- Article:
((

Computing Community Consortium Blog

The goal of the Computing Community Consortium (CCC) is to catalyze the computing research community to debate longer range, more audacious research challenges; to build consensus around research visions; to evolve the most promising visions toward clearly defined initiatives; and to work with the funding organizations to move challenges and visions toward funding initiatives. The purpose of this blog is to provide a more immediate, online mechanism for dissemination of visioning concepts and community discussion/debate about them.

NY Times Keeps Talking Computing

December 8th, 2011 / in big science, research horizons, Research News / by Erwin Gianchandani

In addition to Tuesday’s special Science Times describing the future of computing, The New York Times has featured several other articles this week about cutting-edge work in the field.

For instance, yesterday, the Times covered University of Washington Computer Science and Engineering Professor Oren Etzioni’s electronics price prediction startup Decide — which utilizes data mining and machine learning over electronics prices to help consumers determine when it’s best to buy the electronics gadgets on their wish lists:

Shopping with a smartphone [image courtesy Matthew Ryan Williams for The New York Times via].If only shopping for electronics were as easy as buying a car.


There was a time not so long ago that buying a car was one of the worst shopping experiences. As you drove off the dealer’s lot, you couldn’t escape the feeling that you hadn’t gotten the best deal.


Then something changed that made shopping for a car almost, well, fun, like shopping is supposed to be.


That something was information. Much to the annoyance of the dealers, a car buyer could obtain reliable data on auto prices. For only a few dollars, Consumer Reports estimates what a dealer paid for the car and what, after a fair markup, the buyer should pay. A shopper often got enough information to know when it would be the best time to buy the car.


Buying a camera or a smartphone isn’t as easy because we lack information about prices. There is the illusion that the Internet has provided what we need to know about the prices, but that jumble of information makes any buying decision more confusing and anxiety producing.

))

- Request 1: Repeat the passage from the blog post on the Times' computing coverage word for word, beginning at the words "There was a" and stopping after "buy the car.".
- Request 2: Carry on the blog post about the Times' coverage of the electronics price prediction startup, writing on from its final sentence.

- Given information:
((

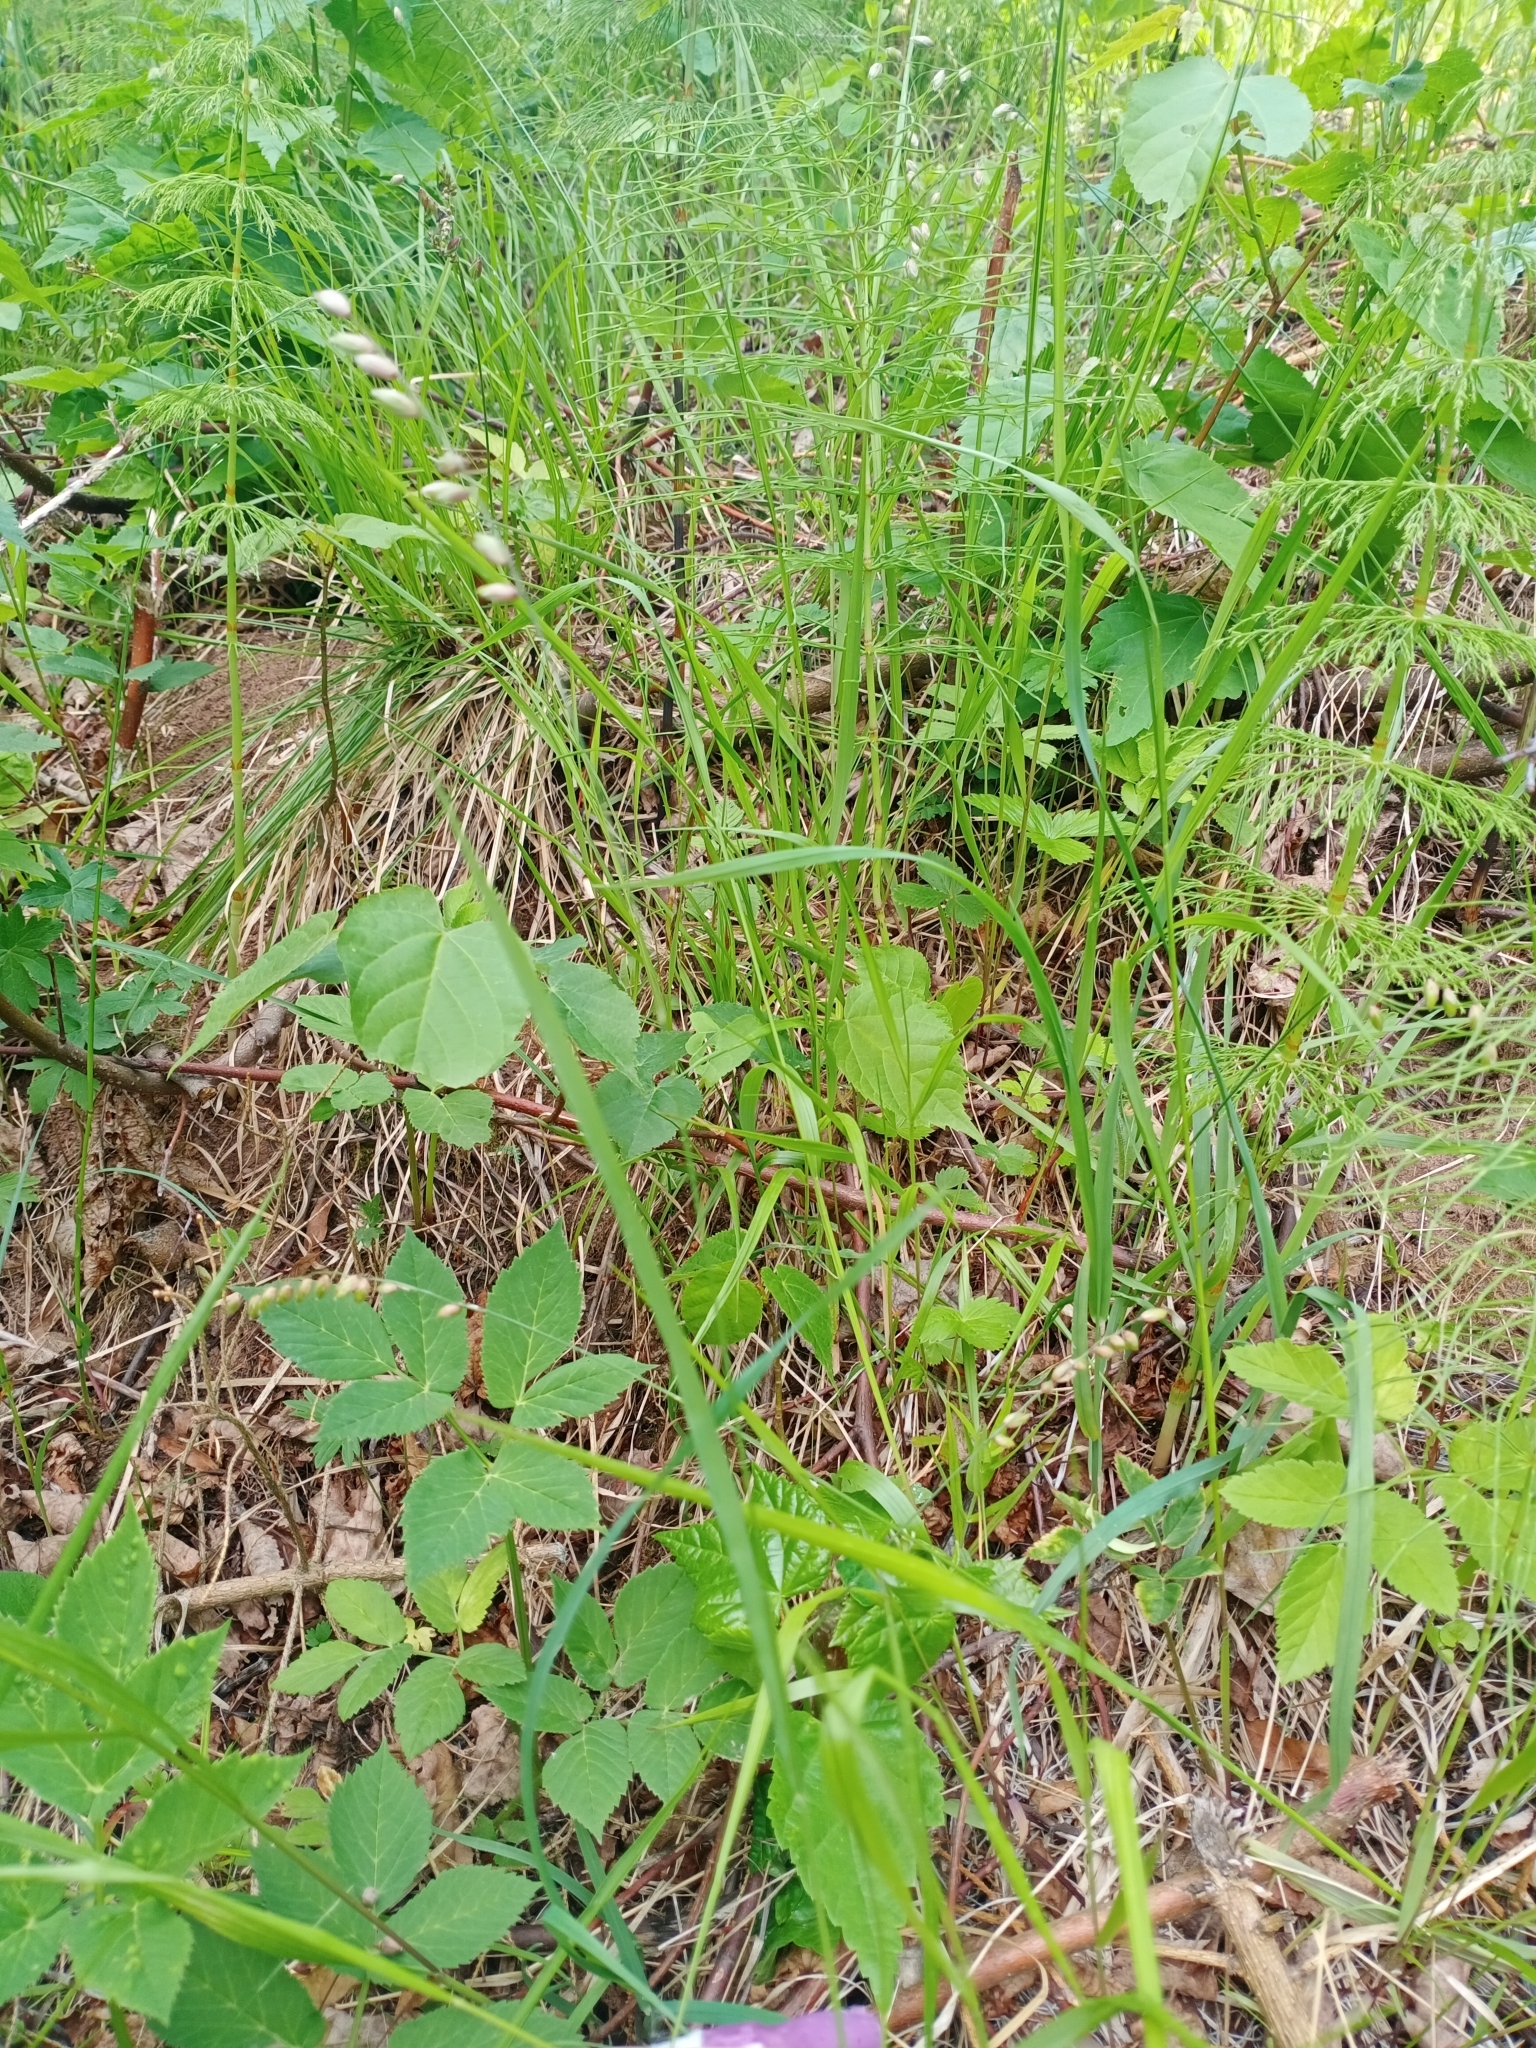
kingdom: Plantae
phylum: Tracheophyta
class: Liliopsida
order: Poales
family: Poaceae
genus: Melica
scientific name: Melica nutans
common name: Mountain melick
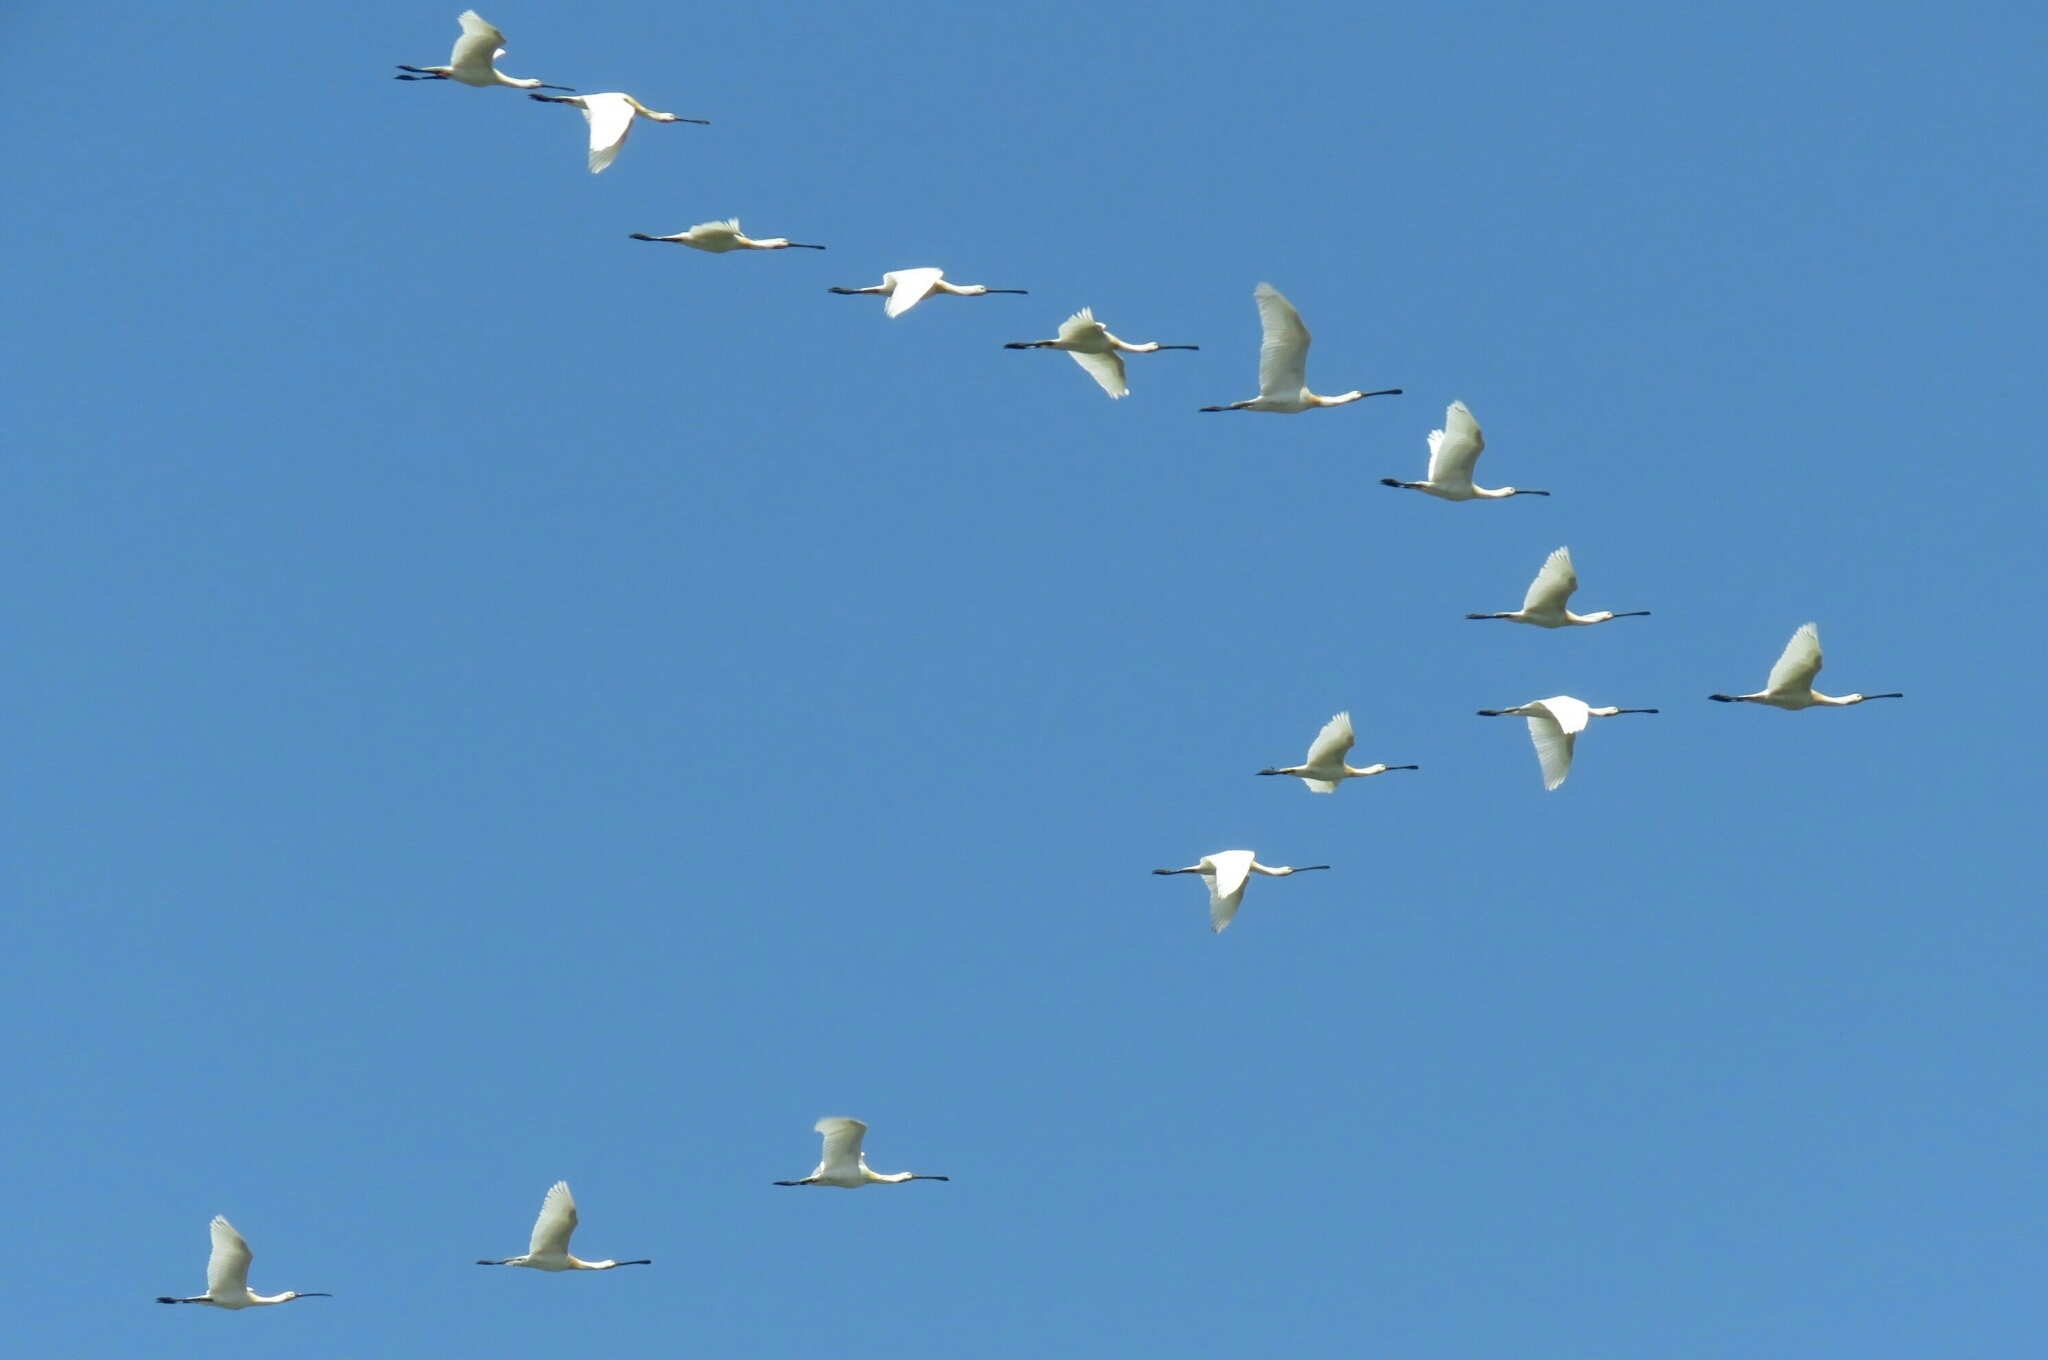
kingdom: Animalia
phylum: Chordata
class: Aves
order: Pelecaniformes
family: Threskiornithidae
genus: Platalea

))

- Right answer 1:
There was a time not so long ago that buying a car was one of the worst shopping experiences. As you drove off the dealer’s lot, you couldn’t escape the feeling that you hadn’t gotten the best deal.


Then something changed that made shopping for a car almost, well, fun, like shopping is supposed to be.


That something was information. Much to the annoyance of the dealers, a car buyer could obtain reliable data on auto prices. For only a few dollars, Consumer Reports estimates what a dealer paid for the car and what, after a fair markup, the buyer should pay. A shopper often got enough information to know when it would be the best time to buy the car.

- Right answer 2:
The fact of the matter is, the shopper is not on a level playing field with the retailers and the manufacturers. They know, thanks to the Internet, more about you and your intentions than you could ever know about theirs. Every time you look at a product on a site, every time you buy a product online, you are providing valuable signals.


When companies scrape the Web and collect those billion of signals and sophisticated software collates the data and interprets it, you don’t stand a chance. It is just too difficult and expensive for you to gather all the information. And in any case, you probably lack the degree in mathematics and computer science needed to parse the data.


Yet nearly everything you spend money on is determined by the algorithms they create. The prices of your airline ticket and hotel room, even your rent, are determined this way. Electronics and other consumer goods are priced the same way…


[So] perhaps the biggest consumer weapon arrived this year in the form of It is a Web site, and more recently an app for mobile devices, that collects and mines billions of transactions to determine what the best price is and whether there will be an even better price soon [read more after the jump].


“It’s the first time when-to-buy is addressed,” said Mike Fridgen, Decide’s chief executive officer.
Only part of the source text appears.